Test Suite Assertions | Integer representing the number of assertions in the test suite.
Test Suite Failures | Integer representing the number of failed test cases in the test suite.
Test Suite Errors | Integer representing the number of errored test cases in the test suite.
Test Suite Skips | Integer representing the number of skipped test cases in the test suite.
Build Number | Integer representing the number of build that a test suite belongs to.
Build Pull Request | Boolean representing whether the build is a pull request or not.
Commit Sha | String representing the unique object committed. Commit sha is a string with 40 characters.
Build State | String representing build execution status including failed, and passed.
Build Start Time | String representing the time when the build started to execute.

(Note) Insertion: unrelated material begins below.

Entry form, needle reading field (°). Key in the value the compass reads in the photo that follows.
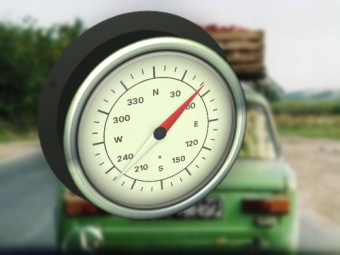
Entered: 50 °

Build Finish Time | String representing the time when the build finished executing.
Build Duration | Number representing the wall clock of the whole build time in seconds, including the building time, and testing time.

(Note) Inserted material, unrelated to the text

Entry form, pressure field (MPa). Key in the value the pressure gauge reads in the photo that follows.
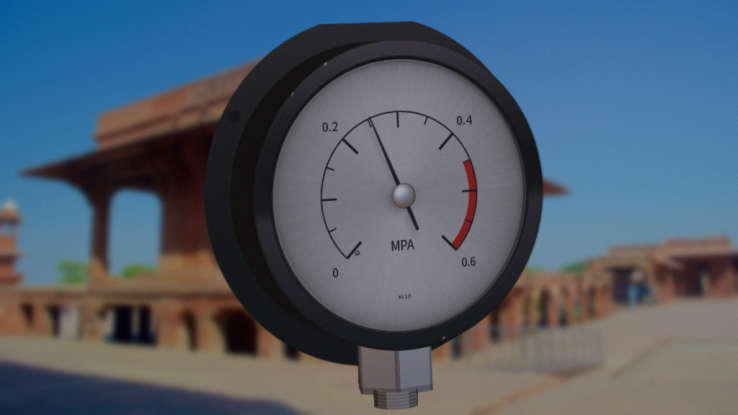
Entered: 0.25 MPa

Job Id | Integer representing the id of the job that the test suite belong to.
Job Start Time | String representing the time when the job started to execute.
Job Allow Failure | Boolean representing whether the job is set "allow failure".
Notes:
-
Relationship between BUILD, JOB, TEST SUITE: each build contains multiple jobs, and each job will execute multiple test suites.
-
"Allow Failure" is a boolean variable for each job. If the job is set "Allow Failure = true", then even if the job contains some failed test suite executions, the job is still assumed as Passed by Travis.

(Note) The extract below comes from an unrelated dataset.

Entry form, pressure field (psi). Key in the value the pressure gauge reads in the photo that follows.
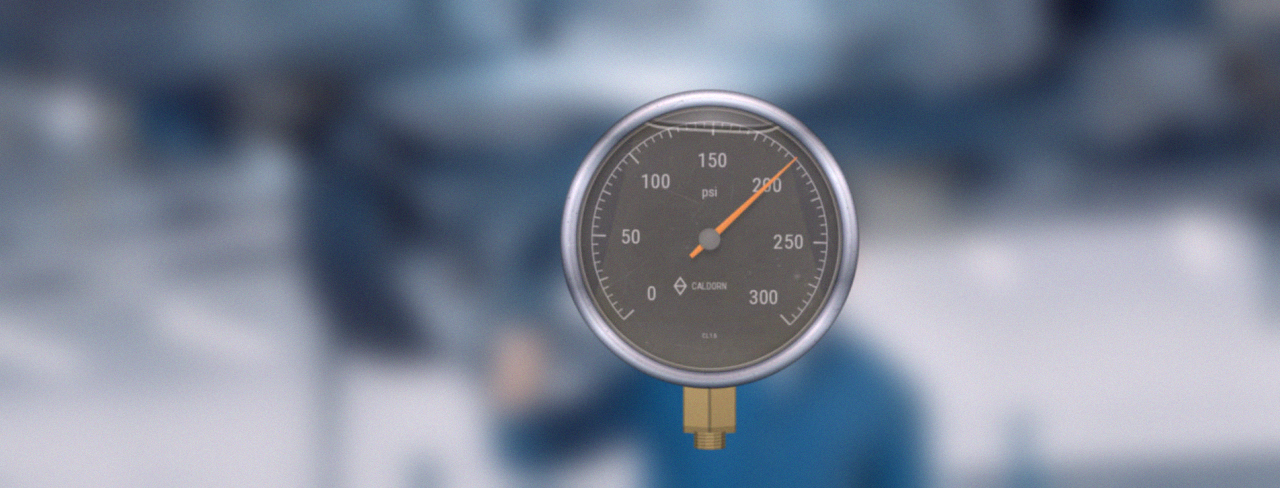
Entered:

Test Suite | String representing the test suite name. The names have been obfuscated but most of the directory structure (names separated by “/”) has been retained.
Change Request | String representing the rescaled change request number that lead to the execution of the test suite.
Stage | String representing the testing stage. Only two stages are considered, “Pre” and “Post” stages. Each change is likely to go into these testing stages in sequence, with the “Post” stage being more extensive than the “Pre” stage.
Status | String representing the test suite execution status. It can take two values: “Passed” or “Failed” (this last case means that at least one test case in the test suite failed).
Launch Time | String representing the “date of the month:hours:minutes:seconds” when the test suite was executed.
Execution Time | Integer representing the test suite execution time in milliseconds.
Size | String representing the size of the tests in the test suite. The classification used includes three types of test annotations “Small”, ”Medium”, or ”Large”, where bigger tests are meant to take more time or require more resources to execute.
Shard_number | Integer representing the number of shards used to execute the suite. Shards are used to parallelize the test suite execution over multiple processors.
Run_number | Integer representing the number of runs performed on each test suite on a single change list. Multiple runs may be required, for example, to confirm test results or validate non-functional behavior.
Language | String representing the programming language used by the suite.